◆ TASK TO COMPLETE
Below are the records; copy exactly the stretch from the line containing "(allow_soldermask_bridges_in_footprints no)" through the line containing "(usegerberadvancedattributes yes)", both ends included, and nothing else.
- Opening Delimiter -
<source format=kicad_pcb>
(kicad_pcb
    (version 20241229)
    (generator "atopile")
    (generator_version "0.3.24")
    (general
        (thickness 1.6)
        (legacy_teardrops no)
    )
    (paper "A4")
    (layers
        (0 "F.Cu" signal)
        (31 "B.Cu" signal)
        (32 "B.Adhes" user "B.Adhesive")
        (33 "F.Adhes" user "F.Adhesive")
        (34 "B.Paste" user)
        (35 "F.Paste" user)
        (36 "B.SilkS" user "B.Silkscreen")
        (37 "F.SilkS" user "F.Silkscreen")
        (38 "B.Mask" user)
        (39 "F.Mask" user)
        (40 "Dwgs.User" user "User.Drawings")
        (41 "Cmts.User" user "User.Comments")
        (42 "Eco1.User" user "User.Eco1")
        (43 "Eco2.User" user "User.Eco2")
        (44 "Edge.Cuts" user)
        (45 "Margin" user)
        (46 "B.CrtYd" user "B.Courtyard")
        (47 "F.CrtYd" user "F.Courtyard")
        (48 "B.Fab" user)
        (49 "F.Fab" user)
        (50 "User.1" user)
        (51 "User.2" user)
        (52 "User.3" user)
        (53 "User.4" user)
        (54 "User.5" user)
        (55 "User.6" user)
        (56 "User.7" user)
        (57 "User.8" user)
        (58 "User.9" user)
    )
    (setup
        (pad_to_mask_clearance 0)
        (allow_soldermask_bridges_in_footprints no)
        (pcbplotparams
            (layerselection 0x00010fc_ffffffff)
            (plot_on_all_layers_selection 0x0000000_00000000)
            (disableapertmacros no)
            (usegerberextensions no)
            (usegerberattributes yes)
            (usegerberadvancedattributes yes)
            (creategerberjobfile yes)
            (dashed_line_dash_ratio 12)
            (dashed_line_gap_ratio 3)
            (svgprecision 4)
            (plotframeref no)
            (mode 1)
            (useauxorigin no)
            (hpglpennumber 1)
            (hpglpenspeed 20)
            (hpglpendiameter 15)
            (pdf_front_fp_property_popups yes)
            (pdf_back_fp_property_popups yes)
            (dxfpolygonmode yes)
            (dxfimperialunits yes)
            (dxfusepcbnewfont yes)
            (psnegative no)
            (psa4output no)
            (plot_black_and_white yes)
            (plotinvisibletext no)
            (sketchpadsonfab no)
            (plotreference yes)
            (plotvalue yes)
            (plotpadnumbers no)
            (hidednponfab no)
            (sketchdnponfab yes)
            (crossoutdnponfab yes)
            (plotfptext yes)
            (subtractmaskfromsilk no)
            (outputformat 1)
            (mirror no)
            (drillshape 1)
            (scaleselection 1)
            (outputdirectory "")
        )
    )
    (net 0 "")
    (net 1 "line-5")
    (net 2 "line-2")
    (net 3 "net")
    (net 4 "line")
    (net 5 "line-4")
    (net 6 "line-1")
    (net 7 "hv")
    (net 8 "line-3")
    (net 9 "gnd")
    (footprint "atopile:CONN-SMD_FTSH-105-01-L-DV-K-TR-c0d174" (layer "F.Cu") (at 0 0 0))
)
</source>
- Closing Delimiter -
- Opening Delimiter -
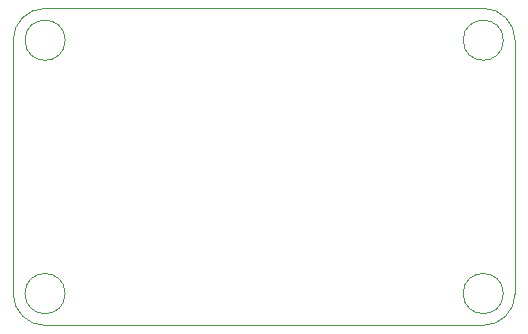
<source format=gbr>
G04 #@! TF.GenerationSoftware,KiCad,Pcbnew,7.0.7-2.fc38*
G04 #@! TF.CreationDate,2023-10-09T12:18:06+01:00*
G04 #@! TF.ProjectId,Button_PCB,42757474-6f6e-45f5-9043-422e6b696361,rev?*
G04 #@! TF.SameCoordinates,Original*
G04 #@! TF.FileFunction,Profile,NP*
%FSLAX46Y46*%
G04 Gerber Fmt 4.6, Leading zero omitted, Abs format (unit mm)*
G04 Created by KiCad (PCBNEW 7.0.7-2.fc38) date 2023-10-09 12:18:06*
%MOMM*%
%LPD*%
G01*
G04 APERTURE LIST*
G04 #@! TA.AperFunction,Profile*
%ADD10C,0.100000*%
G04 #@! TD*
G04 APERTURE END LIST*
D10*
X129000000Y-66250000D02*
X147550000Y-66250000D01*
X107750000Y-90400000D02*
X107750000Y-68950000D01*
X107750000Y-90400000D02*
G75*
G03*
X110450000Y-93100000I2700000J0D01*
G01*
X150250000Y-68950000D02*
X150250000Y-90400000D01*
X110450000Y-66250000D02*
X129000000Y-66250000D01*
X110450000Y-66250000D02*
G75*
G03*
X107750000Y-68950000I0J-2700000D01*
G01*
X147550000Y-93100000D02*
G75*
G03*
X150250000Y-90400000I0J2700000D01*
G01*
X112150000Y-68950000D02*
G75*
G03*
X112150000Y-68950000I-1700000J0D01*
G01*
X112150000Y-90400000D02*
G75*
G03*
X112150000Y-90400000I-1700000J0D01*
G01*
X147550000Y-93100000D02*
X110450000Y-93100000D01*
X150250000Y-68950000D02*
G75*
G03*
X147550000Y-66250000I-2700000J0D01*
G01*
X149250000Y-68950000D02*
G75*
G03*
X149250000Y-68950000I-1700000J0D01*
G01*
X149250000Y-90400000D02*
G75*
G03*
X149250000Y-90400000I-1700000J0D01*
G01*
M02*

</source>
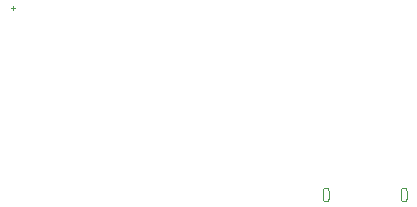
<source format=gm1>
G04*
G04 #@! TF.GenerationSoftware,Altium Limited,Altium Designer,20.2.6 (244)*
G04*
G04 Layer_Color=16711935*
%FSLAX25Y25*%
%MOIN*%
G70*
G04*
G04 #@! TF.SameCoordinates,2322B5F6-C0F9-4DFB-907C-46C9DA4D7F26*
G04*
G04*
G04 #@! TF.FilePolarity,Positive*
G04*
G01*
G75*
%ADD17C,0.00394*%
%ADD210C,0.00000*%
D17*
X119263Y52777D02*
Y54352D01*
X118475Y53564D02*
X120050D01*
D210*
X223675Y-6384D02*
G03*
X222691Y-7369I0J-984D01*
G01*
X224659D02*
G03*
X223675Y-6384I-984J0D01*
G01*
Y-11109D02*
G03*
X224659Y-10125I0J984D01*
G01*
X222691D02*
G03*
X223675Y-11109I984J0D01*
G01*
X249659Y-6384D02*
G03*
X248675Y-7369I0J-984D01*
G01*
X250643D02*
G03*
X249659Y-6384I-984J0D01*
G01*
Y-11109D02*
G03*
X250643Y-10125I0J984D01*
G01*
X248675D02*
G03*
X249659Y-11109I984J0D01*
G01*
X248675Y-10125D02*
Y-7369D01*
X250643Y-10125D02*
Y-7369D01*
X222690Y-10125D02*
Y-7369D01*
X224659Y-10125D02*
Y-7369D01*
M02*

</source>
- Closing Delimiter -
- Opening Delimiter -
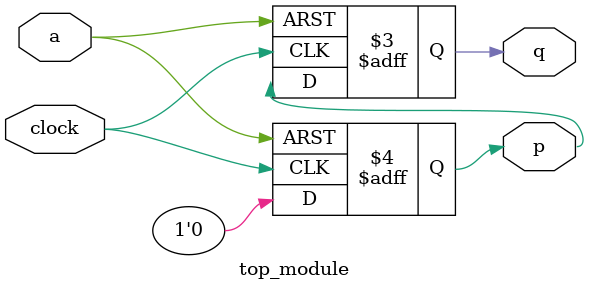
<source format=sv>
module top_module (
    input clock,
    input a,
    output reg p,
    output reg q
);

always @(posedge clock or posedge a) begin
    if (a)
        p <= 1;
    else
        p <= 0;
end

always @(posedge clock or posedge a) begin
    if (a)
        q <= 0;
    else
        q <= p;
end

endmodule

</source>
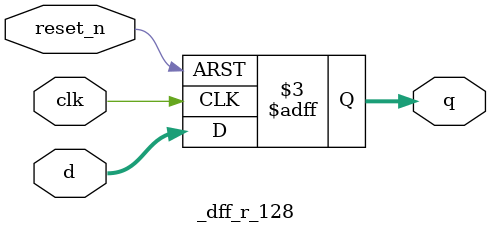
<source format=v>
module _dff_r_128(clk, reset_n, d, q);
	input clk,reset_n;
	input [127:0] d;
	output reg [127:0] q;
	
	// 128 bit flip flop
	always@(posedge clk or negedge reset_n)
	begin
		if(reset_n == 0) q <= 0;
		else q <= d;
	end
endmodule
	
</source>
- Closing Delimiter -
◆ THE COMPLETED TASK
        (allow_soldermask_bridges_in_footprints no)
        (pcbplotparams
            (layerselection 0x00010fc_ffffffff)
            (plot_on_all_layers_selection 0x0000000_00000000)
            (disableapertmacros no)
            (usegerberextensions no)
            (usegerberattributes yes)
            (usegerberadvancedattributes yes)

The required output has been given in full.